We study the problem of finding optimal sparse, manifold-aligned counterfactual explanations for classifiers. Canonically, this can be formulated as an optimization problem with multiple non-convex components, including classifier loss functions and manifold alignment (or \emph{plausibility}) metrics. The added complexity of enforcing \emph{sparsity}, or shorter explanations, complicates the problem further. Existing methods often focus on specific models and plausibility measures, relying on convex $\ell_1$ regularizers to enforce sparsity. In this paper, we tackle the canonical formulation using the accelerated proximal gradient (APG) method, a simple yet efficient first-order procedure capable of handling smooth non-convex objectives and non-smooth $\ell_p$ (where $0 \leq p < 1$) regularizers. This enables our approach to seamlessly incorporate various classifiers and plausibility measures while producing sparser solutions.

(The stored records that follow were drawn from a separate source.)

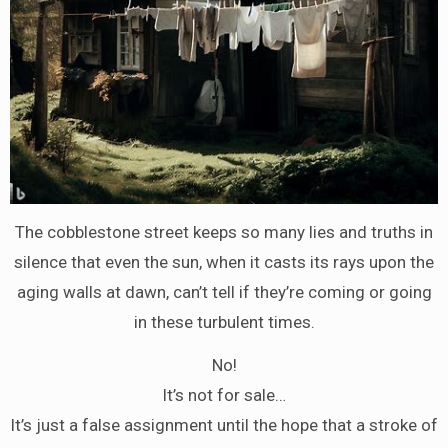
The cobblestone street keeps so many lies and truths in
silence that even the sun, when it casts its rays upon the
aging walls at dawn, can’t tell if they’re coming or going
in these turbulent times.
No!
It’s not for sale…
It’s just a false assignment until the hope that a stroke of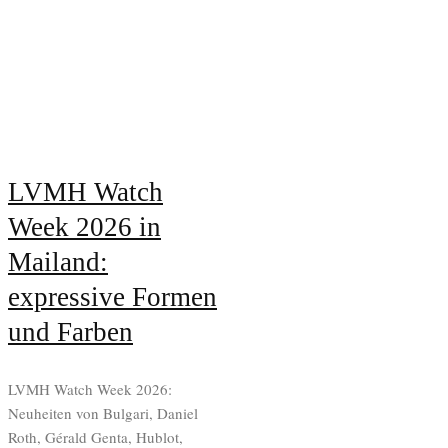
LVMH Watch
Week 2026 in
Mailand:
expressive Formen
und Farben
LVMH Watch Week 2026:
Neuheiten von Bulgari, Daniel
Roth, Gérald Genta, Hublot,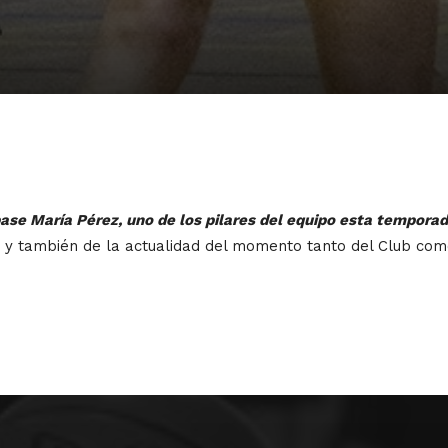
 base María Pérez, uno de los pilares del equipo esta tempora
 y también de la actualidad del momento tanto del Club como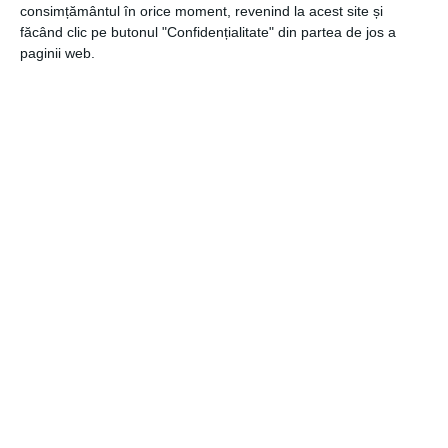
consimțământul în orice moment, revenind la acest site și
făcând clic pe butonul "Confidențialitate" din partea de jos a
paginii web.
22 decembrie 2021
Imbracaminte vanatoare moderna si
functionala
22 decembrie 2021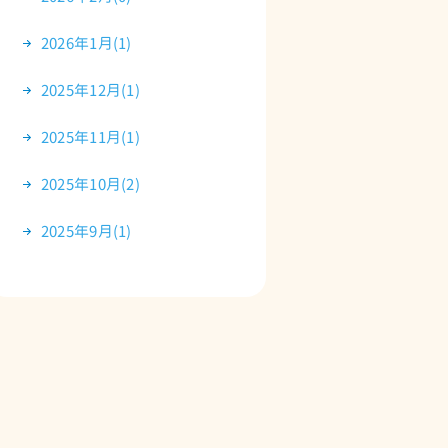
2026年1月(1)
2025年12月(1)
2025年11月(1)
2025年10月(2)
2025年9月(1)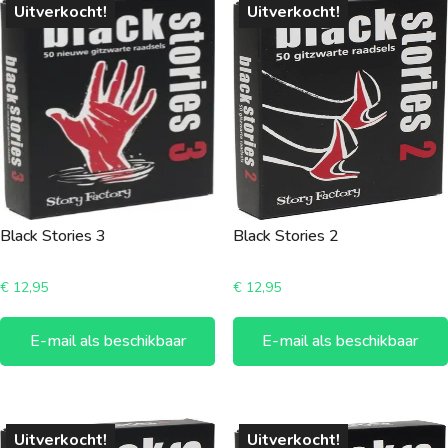
Uitverkocht!
Uitverkocht!
Black Stories 3
Black Stories 2
€
12,95
€
12,95
E-mail als beschikbaar
E-mail als beschikbaar
Uitverkocht!
Uitverkocht!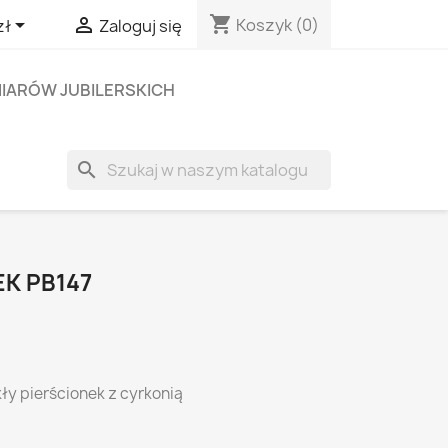
shopping_cart


Koszyk
(0)
zł
Zaloguj się
IARÓW JUBILERSKICH
search
EK PB147
ły pierścionek z cyrkonią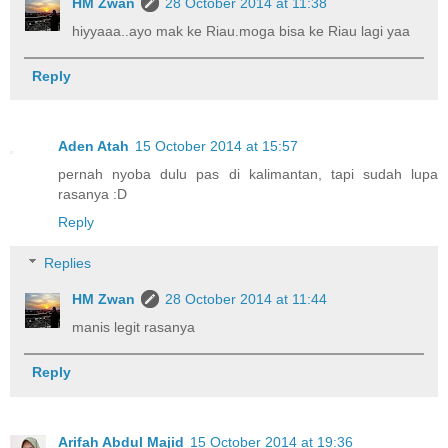
HM Zwan
28 October 2014 at 11:38
hiyyaaa..ayo mak ke Riau.moga bisa ke Riau lagi yaa
Reply
Aden Atah
15 October 2014 at 15:57
pernah nyoba dulu pas di kalimantan, tapi sudah lupa
rasanya :D
Reply
Replies
HM Zwan
28 October 2014 at 11:44
manis legit rasanya
Reply
Arifah Abdul Majid
15 October 2014 at 19:36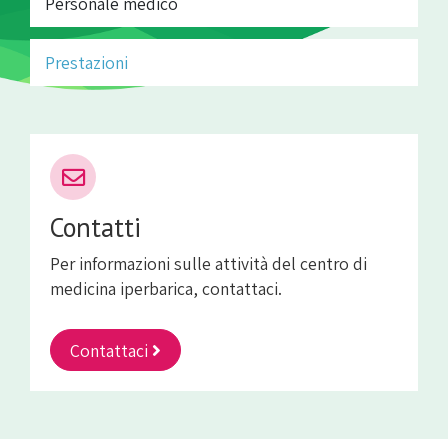
Personale medico
Prestazioni
Contatti
Per informazioni sulle attività del centro di
medicina iperbarica, contattaci.
Contattaci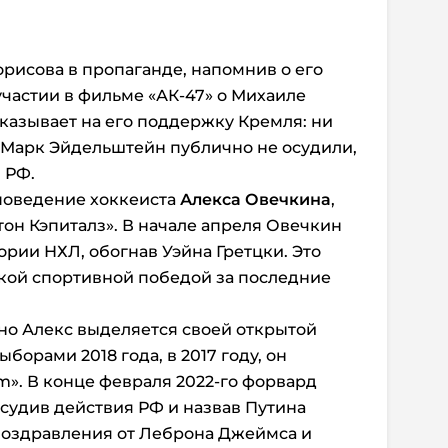
рисова в пропаганде, напомнив о его
частии в фильме «АК-47» о Михаиле
указывает на его поддержку Кремля: ни
у Марк Эйдельштейн публично не осудили,
 РФ.
поведение хоккеиста
Алекса Овечкина
,
тон Кэпиталз». В начале апреля Овечкин
ории НХЛ, обогнав Уэйна Гретцки. Это
кой спортивной победой за последние
 но Алекс выделяется своей открытой
орами 2018 года, в 2017 году, он
m». В конце февраля 2022-го форвард
осудив действия РФ и назвав Путина
поздравления от Леброна Джеймса и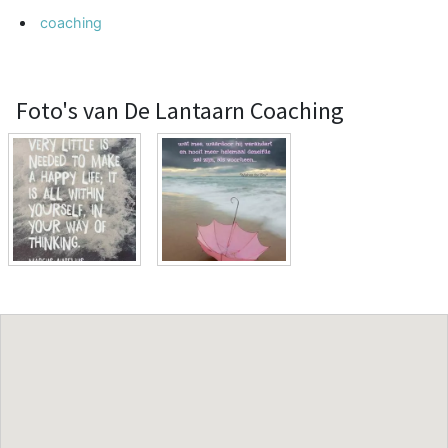
coaching
Foto's van De Lantaarn Coaching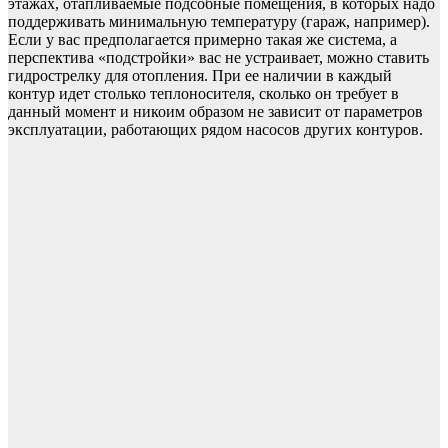
этажах, отапливаемые подсобные помещения, в которых надо
поддерживать минимальную температуру (гараж, например).
Если у вас предполагается примерно такая же система, а
перспектива «подстройки» вас не устраивает, можно ставить
гидрострелку для отопления. При ее наличии в каждый
контур идет столько теплоносителя, сколько он требует в
данный момент и никоим образом не зависит от параметров
эксплуатации, работающих рядом насосов других контуров.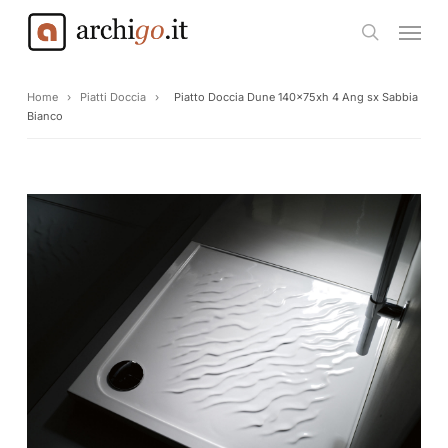
Skip
Menu
to
search
main
content
Home
›
Piatti Doccia
›
Piatto Doccia Dune 140x75xh 4 Ang sx Sabbia
Bianco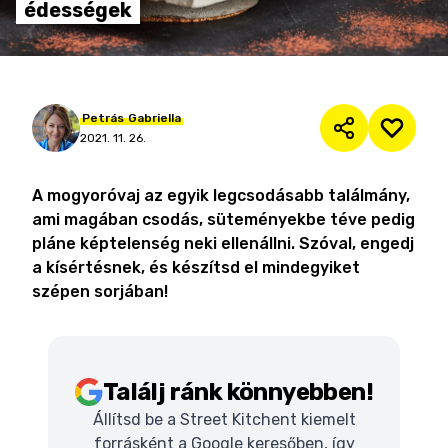
édességek
Petrás
Gabriella
2021. 11. 26.
A mogyoróvaj az egyik legcsodásabb találmány,
ami magában csodás, süteményekbe téve pedig
pláne képtelenség neki ellenállni. Szóval, engedj
a kísértésnek, és készítsd el mindegyiket
szépen sorjában!
Találj ránk könnyebben!
Állítsd be a Street Kitchent kiemelt
forrásként a Google keresőben, így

Our algorithm only requires differentiable data-manifold regularizers and supports box constraints for bounded feature ranges, ensuring the generated counterfactuals remain \emph{actionable}. Finally, experiments on real-world datasets demonstrate that our approach effectively produces sparse, manifold-aligned counterfactual explanations while maintaining proximity to the factual data and computational efficiency.

翻译：我们研究为分类器寻找最优稀疏且流形对齐的反事实解释的问题。该问题通常可表述为包含多个非凸分量的优化问题，包括分类器损失函数和流形对齐（或称为“合理性”）度量。强制“稀疏性”（即更简洁的解释）的额外复杂性进一步加剧了问题的难度。现有方法通常针对特定模型和合理性度量，依赖凸的ℓ₁正则化器来强制稀疏性。本文中，我们采用加速近端梯度（APG）方法处理该经典表述，这是一种简单而高效的一阶过程，能够处理光滑非凸目标和非光滑ℓₚ（其中0 ≤ p < 1）正则化器。这使得我们的方法能够无缝整合多种分类器和合理性度量，同时生成更稀疏的解。我们的算法仅需可微的数据流形正则化器，并支持有界特征范围的框约束，确保生成的反事实保持“可操作性”。最后，在真实数据集上的实验表明，我们的方法能有效生成稀疏且流形对齐的反事实解释，同时保持与事实数据的接近性和计算效率。